How to complete this task:
Reproduce the stretch of the material from its start through the line containing "експерти от засегнатите общини по", both ends included.

#### Extracted records ####

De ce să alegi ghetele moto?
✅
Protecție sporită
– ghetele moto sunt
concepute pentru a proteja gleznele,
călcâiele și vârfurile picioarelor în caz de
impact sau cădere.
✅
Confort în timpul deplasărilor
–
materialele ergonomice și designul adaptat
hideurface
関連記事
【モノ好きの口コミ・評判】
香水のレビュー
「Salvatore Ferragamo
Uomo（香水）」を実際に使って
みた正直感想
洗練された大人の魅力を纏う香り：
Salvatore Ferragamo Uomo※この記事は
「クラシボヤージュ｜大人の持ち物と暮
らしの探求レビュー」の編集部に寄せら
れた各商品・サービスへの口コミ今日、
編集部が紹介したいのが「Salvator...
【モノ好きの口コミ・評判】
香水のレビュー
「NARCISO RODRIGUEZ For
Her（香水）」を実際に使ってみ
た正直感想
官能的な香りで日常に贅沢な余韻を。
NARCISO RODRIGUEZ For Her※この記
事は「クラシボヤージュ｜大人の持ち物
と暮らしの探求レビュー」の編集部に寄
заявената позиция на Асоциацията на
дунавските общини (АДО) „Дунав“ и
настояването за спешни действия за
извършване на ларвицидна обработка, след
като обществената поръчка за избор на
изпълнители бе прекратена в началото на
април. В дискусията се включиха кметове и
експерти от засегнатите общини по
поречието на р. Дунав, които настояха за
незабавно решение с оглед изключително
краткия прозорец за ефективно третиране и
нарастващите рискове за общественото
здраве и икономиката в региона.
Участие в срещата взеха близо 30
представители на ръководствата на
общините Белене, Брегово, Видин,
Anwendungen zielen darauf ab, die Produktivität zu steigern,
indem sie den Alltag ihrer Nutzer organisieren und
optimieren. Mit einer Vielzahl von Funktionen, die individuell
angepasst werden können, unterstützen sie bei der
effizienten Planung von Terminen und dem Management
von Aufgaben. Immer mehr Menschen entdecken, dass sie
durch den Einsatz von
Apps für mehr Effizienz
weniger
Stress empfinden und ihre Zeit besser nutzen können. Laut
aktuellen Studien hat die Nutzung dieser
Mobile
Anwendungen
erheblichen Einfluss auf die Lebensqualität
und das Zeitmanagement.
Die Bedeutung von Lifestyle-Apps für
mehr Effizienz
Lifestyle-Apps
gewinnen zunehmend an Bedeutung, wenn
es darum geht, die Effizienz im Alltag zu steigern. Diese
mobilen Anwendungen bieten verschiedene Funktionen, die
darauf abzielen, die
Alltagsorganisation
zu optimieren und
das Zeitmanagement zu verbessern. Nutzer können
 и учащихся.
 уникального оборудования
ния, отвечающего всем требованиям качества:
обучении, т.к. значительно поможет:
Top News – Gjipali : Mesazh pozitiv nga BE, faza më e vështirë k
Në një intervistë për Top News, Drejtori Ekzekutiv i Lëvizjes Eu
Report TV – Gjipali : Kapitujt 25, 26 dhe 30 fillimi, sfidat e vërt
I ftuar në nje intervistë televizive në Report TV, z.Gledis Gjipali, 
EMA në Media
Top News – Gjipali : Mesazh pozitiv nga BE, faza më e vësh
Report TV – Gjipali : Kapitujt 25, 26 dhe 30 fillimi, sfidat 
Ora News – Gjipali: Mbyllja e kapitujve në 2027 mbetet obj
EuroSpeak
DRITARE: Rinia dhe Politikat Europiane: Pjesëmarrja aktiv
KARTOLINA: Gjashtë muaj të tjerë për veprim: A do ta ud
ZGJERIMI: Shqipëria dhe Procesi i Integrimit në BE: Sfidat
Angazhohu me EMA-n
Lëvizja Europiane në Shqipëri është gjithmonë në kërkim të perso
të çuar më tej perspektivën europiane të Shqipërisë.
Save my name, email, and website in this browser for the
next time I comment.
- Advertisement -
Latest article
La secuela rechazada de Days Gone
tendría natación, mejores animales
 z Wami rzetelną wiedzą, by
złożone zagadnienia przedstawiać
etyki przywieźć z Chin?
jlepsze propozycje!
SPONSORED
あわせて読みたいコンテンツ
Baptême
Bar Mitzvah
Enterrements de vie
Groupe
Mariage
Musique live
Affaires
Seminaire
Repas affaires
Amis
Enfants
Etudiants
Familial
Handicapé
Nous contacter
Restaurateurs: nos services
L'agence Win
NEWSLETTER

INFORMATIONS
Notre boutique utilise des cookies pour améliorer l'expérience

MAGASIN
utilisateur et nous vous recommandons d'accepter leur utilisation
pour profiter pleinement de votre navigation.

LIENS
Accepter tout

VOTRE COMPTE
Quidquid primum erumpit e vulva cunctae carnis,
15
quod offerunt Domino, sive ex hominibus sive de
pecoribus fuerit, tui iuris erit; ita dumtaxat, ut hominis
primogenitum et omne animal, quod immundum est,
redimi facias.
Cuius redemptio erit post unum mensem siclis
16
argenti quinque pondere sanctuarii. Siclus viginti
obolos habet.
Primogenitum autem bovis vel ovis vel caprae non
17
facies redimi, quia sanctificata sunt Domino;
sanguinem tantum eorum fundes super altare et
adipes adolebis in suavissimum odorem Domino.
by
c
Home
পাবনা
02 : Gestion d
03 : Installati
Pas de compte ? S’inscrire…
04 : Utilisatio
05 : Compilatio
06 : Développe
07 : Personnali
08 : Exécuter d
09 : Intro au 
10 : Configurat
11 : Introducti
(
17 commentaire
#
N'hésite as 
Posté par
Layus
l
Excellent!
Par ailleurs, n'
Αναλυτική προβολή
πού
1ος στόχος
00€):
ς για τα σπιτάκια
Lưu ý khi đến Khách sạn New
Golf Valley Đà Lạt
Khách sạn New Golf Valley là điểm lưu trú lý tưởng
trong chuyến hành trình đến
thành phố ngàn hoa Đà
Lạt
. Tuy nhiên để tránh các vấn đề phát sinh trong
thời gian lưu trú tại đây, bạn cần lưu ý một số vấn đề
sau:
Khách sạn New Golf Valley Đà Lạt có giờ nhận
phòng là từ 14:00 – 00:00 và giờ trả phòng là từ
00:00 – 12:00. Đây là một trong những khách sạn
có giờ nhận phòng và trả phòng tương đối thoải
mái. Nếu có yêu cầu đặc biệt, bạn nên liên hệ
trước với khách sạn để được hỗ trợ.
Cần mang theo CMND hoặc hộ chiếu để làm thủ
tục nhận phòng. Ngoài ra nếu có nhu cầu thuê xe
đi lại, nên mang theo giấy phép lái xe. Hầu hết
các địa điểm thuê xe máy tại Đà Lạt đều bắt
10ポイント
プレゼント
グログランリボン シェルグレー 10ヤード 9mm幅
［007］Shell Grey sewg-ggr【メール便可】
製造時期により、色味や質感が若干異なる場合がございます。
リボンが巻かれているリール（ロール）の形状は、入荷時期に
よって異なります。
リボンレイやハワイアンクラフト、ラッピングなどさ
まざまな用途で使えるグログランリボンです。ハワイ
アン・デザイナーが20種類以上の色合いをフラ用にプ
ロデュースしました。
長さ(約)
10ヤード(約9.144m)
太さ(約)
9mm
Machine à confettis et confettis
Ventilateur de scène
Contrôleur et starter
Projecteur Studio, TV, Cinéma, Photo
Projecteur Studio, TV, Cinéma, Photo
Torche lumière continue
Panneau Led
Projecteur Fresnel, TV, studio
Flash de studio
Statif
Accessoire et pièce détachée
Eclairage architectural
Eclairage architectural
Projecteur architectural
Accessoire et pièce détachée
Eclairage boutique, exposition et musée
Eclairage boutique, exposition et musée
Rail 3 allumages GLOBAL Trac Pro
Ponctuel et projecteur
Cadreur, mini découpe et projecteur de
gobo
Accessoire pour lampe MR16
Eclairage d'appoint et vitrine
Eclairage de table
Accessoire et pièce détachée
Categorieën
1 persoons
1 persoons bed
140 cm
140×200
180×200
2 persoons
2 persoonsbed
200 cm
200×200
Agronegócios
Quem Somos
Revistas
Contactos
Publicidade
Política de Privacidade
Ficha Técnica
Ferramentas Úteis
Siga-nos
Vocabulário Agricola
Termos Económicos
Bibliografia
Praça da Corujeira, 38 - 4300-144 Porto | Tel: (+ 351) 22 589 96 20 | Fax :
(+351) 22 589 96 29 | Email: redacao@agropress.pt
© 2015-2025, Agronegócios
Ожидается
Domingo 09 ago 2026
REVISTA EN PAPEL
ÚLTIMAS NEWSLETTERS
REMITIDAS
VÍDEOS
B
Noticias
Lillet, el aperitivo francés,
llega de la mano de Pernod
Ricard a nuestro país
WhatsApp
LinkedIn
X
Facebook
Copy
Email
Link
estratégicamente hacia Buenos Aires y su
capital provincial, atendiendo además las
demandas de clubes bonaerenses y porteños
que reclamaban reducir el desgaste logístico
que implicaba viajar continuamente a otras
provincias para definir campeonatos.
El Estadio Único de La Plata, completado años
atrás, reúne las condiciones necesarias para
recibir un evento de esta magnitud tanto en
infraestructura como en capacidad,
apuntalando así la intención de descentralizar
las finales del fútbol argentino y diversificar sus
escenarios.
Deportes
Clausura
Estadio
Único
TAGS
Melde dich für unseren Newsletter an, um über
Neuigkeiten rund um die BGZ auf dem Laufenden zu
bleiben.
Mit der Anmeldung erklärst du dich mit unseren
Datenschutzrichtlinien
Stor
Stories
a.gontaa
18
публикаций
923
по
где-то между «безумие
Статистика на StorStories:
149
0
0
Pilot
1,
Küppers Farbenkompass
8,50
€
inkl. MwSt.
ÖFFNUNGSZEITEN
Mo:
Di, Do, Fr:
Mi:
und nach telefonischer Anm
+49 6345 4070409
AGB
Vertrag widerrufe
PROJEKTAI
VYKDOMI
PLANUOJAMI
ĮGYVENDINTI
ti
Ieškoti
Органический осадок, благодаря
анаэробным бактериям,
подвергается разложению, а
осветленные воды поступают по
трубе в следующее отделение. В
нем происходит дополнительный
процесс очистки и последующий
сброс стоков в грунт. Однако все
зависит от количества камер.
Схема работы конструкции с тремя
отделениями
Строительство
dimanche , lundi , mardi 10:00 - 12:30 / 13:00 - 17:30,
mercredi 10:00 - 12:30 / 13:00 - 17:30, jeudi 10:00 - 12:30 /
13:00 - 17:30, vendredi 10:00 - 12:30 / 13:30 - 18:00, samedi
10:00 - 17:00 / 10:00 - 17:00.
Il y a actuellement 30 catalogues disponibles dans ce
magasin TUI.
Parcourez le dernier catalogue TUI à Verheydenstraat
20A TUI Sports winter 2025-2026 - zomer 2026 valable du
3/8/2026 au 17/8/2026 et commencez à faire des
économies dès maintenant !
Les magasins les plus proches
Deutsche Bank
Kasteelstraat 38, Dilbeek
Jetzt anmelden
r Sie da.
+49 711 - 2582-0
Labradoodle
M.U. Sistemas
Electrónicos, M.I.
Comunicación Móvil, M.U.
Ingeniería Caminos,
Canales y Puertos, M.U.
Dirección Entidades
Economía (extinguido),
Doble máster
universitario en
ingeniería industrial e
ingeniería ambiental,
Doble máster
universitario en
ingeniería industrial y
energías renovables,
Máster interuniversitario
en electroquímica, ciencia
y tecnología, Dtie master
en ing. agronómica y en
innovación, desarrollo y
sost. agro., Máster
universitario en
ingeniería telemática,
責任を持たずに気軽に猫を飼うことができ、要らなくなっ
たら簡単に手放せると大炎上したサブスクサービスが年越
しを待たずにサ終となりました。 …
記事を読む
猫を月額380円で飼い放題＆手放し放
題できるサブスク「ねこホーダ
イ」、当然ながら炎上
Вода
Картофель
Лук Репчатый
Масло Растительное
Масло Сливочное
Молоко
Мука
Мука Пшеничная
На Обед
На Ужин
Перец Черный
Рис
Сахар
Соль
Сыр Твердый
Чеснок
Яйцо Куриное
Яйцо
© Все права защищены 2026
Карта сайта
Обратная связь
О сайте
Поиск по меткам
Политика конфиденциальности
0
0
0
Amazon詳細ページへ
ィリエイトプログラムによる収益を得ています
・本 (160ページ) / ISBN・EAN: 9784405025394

####

Solution to this exercise:
De ce să alegi ghetele moto?
✅
Protecție sporită
– ghetele moto sunt
concepute pentru a proteja gleznele,
călcâiele și vârfurile picioarelor în caz de
impact sau cădere.
✅
Confort în timpul deplasărilor
–
materialele ergonomice și designul adaptat
hideurface
関連記事
【モノ好きの口コミ・評判】
香水のレビュー
「Salvatore Ferragamo
Uomo（香水）」を実際に使って
みた正直感想
洗練された大人の魅力を纏う香り：
Salvatore Ferragamo Uomo※この記事は
「クラシボヤージュ｜大人の持ち物と暮
らしの探求レビュー」の編集部に寄せら
れた各商品・サービスへの口コミ今日、
編集部が紹介したいのが「Salvator...
【モノ好きの口コミ・評判】
香水のレビュー
「NARCISO RODRIGUEZ For
Her（香水）」を実際に使ってみ
た正直感想
官能的な香りで日常に贅沢な余韻を。
NARCISO RODRIGUEZ For Her※この記
事は「クラシボヤージュ｜大人の持ち物
と暮らしの探求レビュー」の編集部に寄
заявената позиция на Асоциацията на
дунавските общини (АДО) „Дунав“ и
настояването за спешни действия за
извършване на ларвицидна обработка, след
като обществената поръчка за избор на
изпълнители бе прекратена в началото на
април. В дискусията се включиха кметове и
експерти от засегнатите общини по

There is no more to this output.